Mais, si le besoin s’en fait sentir, la bourgeoisie française peut demain prendre de nouvelles mesures racistes et même éventuellement faire appel à la pègre raciste et fasciste qu’elle se contente aujourd’hui de tolérer avec bienveillance.
Le mépris des travailleurs les plus exploités (quelle que soit la couleur de leur peau) le mépris de la misère se conjugue au mépris pour les peuples coloniaux. Lorsqu’une partie des travailleurs méprise une autre partie plus exploitée, c’est en fait qu’elle accepte sa propre exploitation.

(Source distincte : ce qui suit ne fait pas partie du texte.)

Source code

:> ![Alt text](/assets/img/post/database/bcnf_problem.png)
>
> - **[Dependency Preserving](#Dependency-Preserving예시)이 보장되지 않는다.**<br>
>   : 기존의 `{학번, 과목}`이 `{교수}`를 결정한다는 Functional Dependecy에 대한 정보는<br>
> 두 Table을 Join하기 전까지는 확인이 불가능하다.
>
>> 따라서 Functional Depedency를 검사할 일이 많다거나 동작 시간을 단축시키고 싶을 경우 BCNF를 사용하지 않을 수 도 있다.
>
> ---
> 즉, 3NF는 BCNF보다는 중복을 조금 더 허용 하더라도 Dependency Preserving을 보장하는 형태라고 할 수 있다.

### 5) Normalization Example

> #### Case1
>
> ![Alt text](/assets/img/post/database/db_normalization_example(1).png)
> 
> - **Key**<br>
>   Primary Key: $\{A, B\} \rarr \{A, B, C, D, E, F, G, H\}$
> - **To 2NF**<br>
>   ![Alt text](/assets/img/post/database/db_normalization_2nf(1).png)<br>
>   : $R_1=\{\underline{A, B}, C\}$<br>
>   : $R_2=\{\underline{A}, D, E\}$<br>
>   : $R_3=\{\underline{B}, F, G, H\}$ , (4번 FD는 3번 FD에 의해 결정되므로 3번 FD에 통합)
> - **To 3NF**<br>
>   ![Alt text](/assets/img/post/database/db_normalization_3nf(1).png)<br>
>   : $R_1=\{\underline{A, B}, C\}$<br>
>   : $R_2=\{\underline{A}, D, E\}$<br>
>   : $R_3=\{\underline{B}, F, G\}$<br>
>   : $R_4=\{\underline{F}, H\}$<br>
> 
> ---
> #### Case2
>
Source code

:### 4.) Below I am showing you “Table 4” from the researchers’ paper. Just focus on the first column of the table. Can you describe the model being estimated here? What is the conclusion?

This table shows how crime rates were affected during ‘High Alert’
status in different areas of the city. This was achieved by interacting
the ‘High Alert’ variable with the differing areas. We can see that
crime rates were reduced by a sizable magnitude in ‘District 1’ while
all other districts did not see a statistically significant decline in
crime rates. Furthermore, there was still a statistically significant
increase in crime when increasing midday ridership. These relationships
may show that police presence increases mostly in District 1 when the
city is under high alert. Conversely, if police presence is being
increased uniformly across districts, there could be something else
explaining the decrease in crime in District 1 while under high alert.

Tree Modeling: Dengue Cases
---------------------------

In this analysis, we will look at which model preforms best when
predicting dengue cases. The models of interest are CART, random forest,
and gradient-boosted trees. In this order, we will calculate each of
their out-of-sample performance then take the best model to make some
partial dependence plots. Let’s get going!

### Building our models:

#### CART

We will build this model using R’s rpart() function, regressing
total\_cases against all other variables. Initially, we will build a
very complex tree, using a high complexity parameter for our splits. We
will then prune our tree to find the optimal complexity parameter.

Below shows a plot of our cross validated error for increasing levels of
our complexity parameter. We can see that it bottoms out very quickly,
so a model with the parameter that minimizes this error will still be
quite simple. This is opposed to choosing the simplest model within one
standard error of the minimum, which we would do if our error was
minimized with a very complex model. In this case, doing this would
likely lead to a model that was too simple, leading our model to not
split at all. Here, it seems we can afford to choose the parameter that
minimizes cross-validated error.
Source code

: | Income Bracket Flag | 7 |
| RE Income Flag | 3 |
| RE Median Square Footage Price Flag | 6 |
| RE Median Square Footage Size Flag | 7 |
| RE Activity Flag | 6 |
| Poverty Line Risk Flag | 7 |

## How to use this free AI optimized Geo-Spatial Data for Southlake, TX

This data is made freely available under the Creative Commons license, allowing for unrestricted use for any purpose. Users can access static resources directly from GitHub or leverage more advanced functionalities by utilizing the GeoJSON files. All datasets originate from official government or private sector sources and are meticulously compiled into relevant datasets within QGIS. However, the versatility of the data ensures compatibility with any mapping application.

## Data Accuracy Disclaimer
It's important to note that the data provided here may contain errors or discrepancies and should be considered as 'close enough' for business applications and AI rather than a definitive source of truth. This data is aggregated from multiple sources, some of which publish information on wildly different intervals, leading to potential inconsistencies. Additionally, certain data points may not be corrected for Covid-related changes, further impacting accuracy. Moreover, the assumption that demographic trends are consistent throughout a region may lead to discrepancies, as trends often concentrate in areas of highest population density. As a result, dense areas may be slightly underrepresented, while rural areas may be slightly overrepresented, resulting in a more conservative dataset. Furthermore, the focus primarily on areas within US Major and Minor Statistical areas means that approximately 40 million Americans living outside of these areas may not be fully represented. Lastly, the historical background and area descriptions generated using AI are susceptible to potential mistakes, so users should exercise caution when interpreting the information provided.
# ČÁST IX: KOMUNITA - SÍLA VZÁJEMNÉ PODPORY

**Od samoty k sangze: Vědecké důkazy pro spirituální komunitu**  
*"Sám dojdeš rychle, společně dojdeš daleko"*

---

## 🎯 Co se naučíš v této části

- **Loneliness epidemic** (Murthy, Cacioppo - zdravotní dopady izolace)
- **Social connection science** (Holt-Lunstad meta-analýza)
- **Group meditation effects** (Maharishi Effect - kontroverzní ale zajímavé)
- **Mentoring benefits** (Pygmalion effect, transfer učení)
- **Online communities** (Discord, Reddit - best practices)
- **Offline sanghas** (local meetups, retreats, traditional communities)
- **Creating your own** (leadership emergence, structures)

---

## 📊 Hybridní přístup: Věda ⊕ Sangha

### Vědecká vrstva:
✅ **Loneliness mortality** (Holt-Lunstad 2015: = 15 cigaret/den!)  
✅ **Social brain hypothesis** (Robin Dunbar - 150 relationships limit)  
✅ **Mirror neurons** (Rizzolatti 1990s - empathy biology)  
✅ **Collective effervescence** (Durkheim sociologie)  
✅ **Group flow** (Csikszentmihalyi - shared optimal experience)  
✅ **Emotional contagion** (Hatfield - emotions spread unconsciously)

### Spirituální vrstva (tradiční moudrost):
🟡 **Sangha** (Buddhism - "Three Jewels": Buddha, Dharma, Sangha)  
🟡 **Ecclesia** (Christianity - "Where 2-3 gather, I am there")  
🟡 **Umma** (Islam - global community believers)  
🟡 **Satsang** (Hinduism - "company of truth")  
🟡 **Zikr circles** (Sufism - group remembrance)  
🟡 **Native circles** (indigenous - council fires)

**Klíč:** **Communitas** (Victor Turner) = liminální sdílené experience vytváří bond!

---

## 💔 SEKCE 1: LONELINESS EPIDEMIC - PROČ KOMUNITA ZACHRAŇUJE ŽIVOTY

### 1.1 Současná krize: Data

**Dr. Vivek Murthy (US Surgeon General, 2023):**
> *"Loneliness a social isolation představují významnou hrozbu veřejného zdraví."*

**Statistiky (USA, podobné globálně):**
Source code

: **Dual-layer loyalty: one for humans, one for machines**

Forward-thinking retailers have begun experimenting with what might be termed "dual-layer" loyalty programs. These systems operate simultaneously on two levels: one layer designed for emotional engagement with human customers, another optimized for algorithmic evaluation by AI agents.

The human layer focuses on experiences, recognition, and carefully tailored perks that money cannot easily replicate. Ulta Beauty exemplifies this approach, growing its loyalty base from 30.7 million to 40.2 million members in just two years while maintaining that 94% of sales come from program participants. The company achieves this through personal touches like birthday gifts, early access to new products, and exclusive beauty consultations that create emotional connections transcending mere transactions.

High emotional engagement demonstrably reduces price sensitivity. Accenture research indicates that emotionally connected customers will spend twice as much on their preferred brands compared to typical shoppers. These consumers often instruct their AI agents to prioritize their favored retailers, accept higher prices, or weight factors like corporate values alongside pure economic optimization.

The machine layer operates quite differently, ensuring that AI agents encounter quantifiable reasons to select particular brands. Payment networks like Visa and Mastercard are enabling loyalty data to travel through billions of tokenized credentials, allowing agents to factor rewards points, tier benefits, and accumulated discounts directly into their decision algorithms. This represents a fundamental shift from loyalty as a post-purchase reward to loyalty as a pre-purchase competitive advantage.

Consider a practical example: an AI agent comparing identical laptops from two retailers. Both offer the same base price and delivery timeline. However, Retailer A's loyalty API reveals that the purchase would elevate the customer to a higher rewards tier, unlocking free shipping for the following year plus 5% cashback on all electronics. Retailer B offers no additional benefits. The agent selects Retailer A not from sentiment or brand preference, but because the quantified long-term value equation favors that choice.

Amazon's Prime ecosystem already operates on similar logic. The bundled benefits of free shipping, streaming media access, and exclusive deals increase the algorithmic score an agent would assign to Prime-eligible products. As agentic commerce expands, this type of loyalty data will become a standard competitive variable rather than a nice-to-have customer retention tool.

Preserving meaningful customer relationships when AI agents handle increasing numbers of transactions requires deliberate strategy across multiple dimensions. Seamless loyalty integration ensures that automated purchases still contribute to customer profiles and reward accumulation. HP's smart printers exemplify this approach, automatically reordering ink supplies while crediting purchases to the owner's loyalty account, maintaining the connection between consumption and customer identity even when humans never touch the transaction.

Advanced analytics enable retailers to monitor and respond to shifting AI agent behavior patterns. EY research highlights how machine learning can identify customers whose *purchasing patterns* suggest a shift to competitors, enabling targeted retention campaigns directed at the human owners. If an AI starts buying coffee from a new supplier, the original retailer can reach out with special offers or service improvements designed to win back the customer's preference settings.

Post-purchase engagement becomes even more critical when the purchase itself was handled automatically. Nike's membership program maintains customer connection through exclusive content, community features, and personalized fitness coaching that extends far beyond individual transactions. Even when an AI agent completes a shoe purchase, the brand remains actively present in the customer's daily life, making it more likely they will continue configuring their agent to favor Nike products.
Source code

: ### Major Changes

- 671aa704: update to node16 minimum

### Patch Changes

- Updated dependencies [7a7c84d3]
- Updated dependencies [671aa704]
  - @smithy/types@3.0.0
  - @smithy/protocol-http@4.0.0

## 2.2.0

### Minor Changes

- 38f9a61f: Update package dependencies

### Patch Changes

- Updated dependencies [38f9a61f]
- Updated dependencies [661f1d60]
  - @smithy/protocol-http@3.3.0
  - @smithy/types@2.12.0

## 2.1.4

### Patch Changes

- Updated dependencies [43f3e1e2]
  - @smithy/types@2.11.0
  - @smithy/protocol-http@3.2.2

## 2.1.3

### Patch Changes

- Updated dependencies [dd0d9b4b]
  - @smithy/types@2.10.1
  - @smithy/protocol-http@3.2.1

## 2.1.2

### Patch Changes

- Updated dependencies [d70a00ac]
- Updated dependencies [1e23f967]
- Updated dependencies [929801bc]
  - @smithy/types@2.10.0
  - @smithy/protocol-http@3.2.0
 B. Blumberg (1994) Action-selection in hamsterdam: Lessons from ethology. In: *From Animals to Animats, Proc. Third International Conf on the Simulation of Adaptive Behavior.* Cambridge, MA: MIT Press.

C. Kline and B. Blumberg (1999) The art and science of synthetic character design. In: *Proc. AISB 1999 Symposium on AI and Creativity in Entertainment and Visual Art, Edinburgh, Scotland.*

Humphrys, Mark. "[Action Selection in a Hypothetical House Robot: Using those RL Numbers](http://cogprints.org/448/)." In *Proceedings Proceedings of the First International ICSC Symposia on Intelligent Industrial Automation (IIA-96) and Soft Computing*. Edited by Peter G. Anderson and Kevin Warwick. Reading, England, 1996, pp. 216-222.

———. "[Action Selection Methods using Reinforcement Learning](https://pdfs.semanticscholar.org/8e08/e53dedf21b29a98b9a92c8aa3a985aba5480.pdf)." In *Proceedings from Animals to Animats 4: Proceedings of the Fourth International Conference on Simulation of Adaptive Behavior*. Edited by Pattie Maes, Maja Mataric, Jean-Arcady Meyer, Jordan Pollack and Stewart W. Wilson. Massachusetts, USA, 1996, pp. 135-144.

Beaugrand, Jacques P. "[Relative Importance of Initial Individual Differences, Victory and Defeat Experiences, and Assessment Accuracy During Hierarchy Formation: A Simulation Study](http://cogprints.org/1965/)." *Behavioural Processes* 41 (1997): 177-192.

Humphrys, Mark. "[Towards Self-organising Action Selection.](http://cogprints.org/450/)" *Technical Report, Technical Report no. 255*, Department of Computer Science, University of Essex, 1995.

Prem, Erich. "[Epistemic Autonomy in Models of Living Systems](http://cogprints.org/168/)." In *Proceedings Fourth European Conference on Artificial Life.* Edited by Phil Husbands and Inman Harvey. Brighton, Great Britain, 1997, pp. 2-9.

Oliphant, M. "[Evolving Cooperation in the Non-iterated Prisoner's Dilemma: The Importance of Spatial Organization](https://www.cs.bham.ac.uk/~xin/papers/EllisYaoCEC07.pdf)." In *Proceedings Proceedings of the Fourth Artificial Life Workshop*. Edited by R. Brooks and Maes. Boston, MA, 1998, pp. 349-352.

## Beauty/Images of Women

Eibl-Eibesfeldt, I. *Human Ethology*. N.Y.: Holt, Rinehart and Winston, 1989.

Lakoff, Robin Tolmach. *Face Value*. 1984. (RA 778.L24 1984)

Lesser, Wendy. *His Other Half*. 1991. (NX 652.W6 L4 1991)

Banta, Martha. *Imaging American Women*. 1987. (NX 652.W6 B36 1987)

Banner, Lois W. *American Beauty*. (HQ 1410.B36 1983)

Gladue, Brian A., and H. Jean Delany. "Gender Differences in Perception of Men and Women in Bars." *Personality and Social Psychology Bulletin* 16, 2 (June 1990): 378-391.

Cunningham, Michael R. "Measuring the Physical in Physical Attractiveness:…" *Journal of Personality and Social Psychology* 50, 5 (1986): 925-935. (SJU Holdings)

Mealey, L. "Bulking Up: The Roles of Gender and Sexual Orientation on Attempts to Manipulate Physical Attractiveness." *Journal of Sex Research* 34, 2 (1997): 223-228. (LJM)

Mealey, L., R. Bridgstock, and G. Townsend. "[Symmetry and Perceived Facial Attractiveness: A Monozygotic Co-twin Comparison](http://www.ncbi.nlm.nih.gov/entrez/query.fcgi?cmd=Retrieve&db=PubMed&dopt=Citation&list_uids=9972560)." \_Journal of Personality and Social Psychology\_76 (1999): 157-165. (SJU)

Le racisme empêche les travailleurs de prendre conscience de leurs intérêts de classe. C’est pourquoi seuls les communistes révolutionnaires qui n’ont ni patrie, ni frontières à défendre peuvent véritablement combattre les préjugés et les comportements racistes, comme tous les préjugés produits par la société bourgeoise.
Nous devons à l’usine comme au bureau, dans la rue comme dans notre entourage, faire la guerre aux attitudes, aux réflexions racistes, Lorsque les paroles se traduisent logiquement en actes elles aboutissent aux meurtres comme celui de Laïd Moussa et un jour aux camps de concentration, aux fours crématoires et à la barbarie fasciste.
SOUTENONS L’ACTION DU COMITE POUR LA VERITE SUR L’ASSASSINAT DE MOHAMED BECHIR RASSAA
Le dimanche 16 mars, l’ouvrier tunisien Mohamed Bechir Rassan a été assassiné à coup de fusils par des racistes à Vanves. Ce crime était prémédité : la victime avait été menacée par ses futurs assassins. La police alertée avait refusé d’intervenir. Seul l’assassin lui-même a été arrêté : ses complices, ceux qui l’ont aidé et les flics qui se sont rendus coupables de non assistance à personne en danger sont toujours en liberté !
Pour que toute la vérité soit faite sur cet odieux crime raciste, un Comité pour la vérité sur l’assassinat de Mohamed Bechir Rassaa s’est constitué à l’initiative de parents et amis de la victime et est soutenu par Lutte Ouvrière et d’autres organisations. Combat communiste a fait connaître son adhésion à ce comité et s’associe à toutes ses initiatives. Déjà à Vanves, le Comité a recueilli les signatures de milliers de personnes qui affirment leur volonté de mettre le racisme hors-la-loi.